1848 gab es eine Revolution der Frauen. In diesem Jahr fand
nämlich der erste Frauenkongress in Seneca Falls statt. Er gilt
als Beginn der amerikanischen Frauenbewegung. Die Anführerinnen
waren Lucretia Mott und Elizabeth Cady Stanton, die sich 1840 bei der
World-Anti-Slavery-Convention in London kennengelernt hatten. Dort
wurden sie von der Teilnahme ebenso ausgeschlossen, wie in der
Unabhängigkeitserklärung der Vereinigten Staaten, in der es
hieß: »Alle Männer sind gleich geschaffen
worden.«
Anlässlich der Seneca-Falls-Convention verfassten beide eine
Erklärung, die als Grundlage der Frauenbewegung gilt und in der
sie gleiche Rechte und Möglichkeiten im Beruf, das
Verfügungsrecht verheirateter Frauen über ihr Eigentum,
bessere Ausbildung, Abschaffung der familiären Versklavung der
Frauen und das Wahlrecht forderten. In der Schlussbemerkung heißt
es: »Nun im Angesicht dieser gänzlichen Freiheitsberaubung
von einer Hälfte des Volkes dieses Landes, ihrer
gesellschaftlichen und religiösen Erniedrigung – im
Angesicht der oben erwähnten ungerechten Gesetzgebung und weil die
Frauen sich selbst erniedrigt, unterdrückt und auf ungerechte
Weise ihrer heiligsten Rechte beraubt sehen, bestehen wir darauf, dass
sie sofortigen Zugang zu allen Rechten und Privilegien bekommen, die
ihnen als Bürgerinnen dieser Vereinigten Staaten zustehen.«
Die Declaration of Sentiments (Meinungserklärung) wurde zum
Meilenstein für die Arbeit der Frauenrechtlerinnen, denn in ihr
sind bereits alle Forderungen enthalten, die die Frauen sich in den
kommenden 50 Jahren mühsam erkämpfen werden.
Zwischen 1850 und 1860 fanden jährlich nationale Frauenkongresse
in den Vereinigten Staaten statt. Von der Versammlung in Worcester
Massachusetts 1850 berichtete Harriet Martineau in der Westminster
Review, einer britischen Zeitschrift, die vor allem internationale und
innovative Themen, wie die Evolutionstheorie aufgriff.

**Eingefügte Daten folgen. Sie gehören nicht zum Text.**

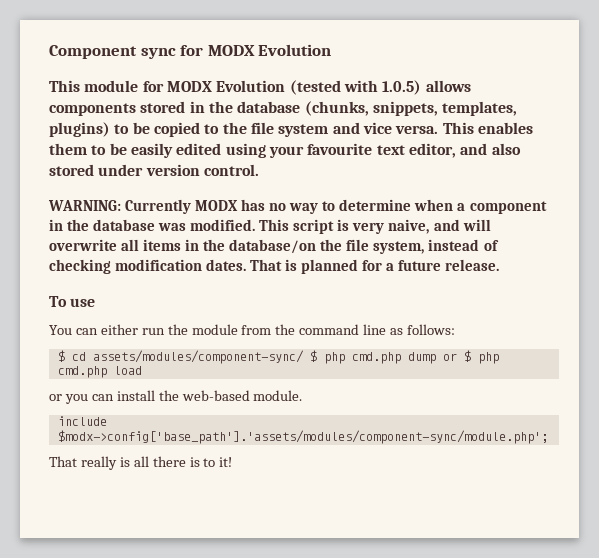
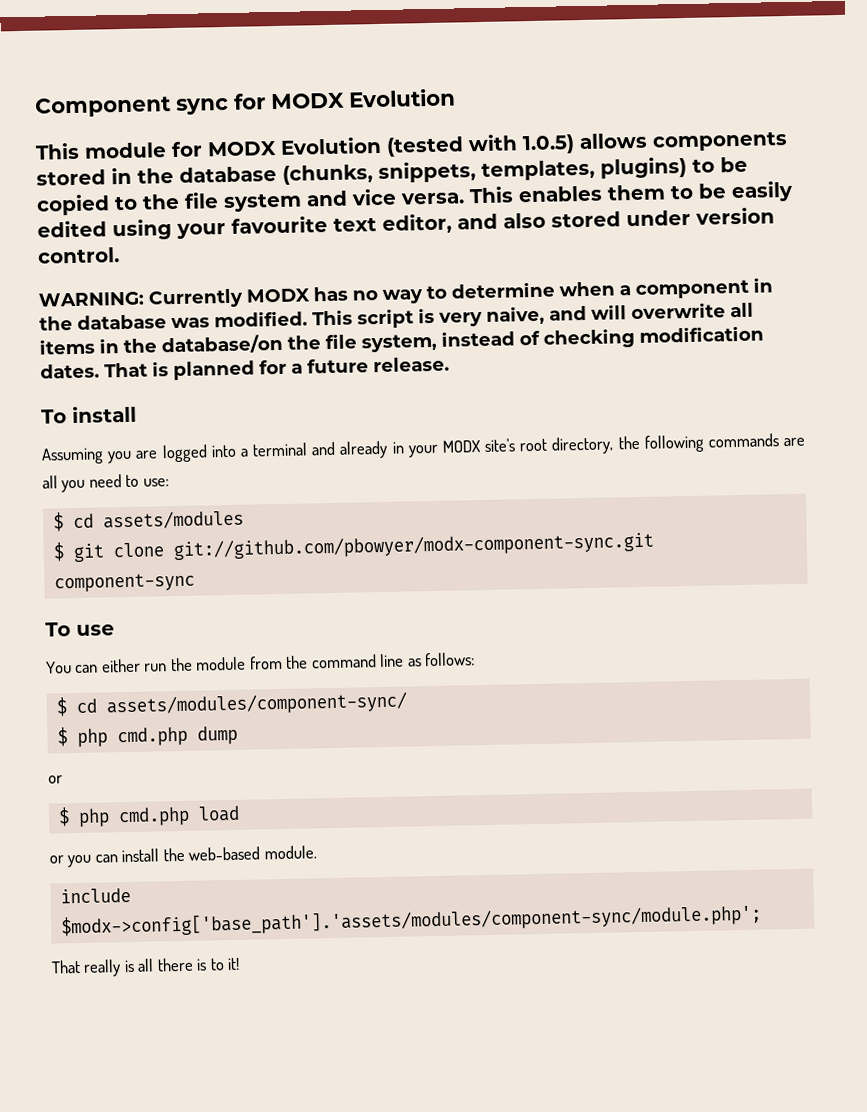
(500, 265) none -> [41,405,137,424] [41,433,805,465] [42,474,169,493] [52,509,244,532] [52,531,654,563] [53,572,195,593] // To install // Assuming you are logged into a terminal and already in your MODX site's root directory, the following commands are all you need to use: // $ cd assets/modules // $ git clone git://github.com/pbowyer/modx-component-sync.git component-sync
(304, 357) none -> (408, 704) //
[442,353,457,361] or -> [48,775,63,784] // or //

Da es noch keine nationale Frauenrechtsorganisation gab, waren die
Versammlungen die einzige Möglichkeit sich auszutauschen und die
Ideen zu bündeln. Die Frauen verfeinerten ihre Methoden und
versuchten sich mit Petitionen einzubringen. Durch die politische
Arbeit wurden sie immer mutiger und gaben ihren Kampfgeist auch an ihre
Töchter weiter.
Gekoppelt war der Kampf der Frauen auch weiterhin an den gegen die
Sklaverei. Die Parallele zwischen der Situation der Frauen und der der
Sklav*innen war schon häufiger gezogen worden, allerdings lagen
Sklavenbefreiung und Frauenbewegung nirgendwo so dicht beisammen wie in
den USA. So trat Stanton bei abolitionistischen Kongressen auf,
zeitgleich reisten die Grimke-Schwestern als Rednerinnen gegen die
Sklaverei durch viele Bundesstaaten.
Doch frei von Rassismus waren auch die eigenen Reihen der
Frauenrechtlerinnen nicht, vor allem schwarzen Frauen gegenüber,
gab es eine ablehnende Haltung. Diese hatten den niedrigsten Status,
was sich besonders deutlich durch die Frauenrechtlerin Sojourner Truth
ins kollektive Gedächtnis des Landes eingebrannt hat. Isabella, so
ihr Geburtsname, war als Sklavin geboren worden und nachdem man sie
freigekauft hatte, schloss sie sich einer religiösen
Erweckungsbewegung an (dort nahm sie den Namen Sojourner Truth an) und
zog später als abolitionistische Predigerin durchs Land. So kam
sie 1851 zur Frauenrechtsversammlung in Akron (Ohio) und als sie dort
sprechen wollte, schlug ihr wegen ihrer schwarzen Hautfarbe Ablehnung
entgegen. Mrs. Gage, die Versammlungsleiterin erteilte ihr das Wort und
ihre Sätze sind in die Geschichte eingegangen.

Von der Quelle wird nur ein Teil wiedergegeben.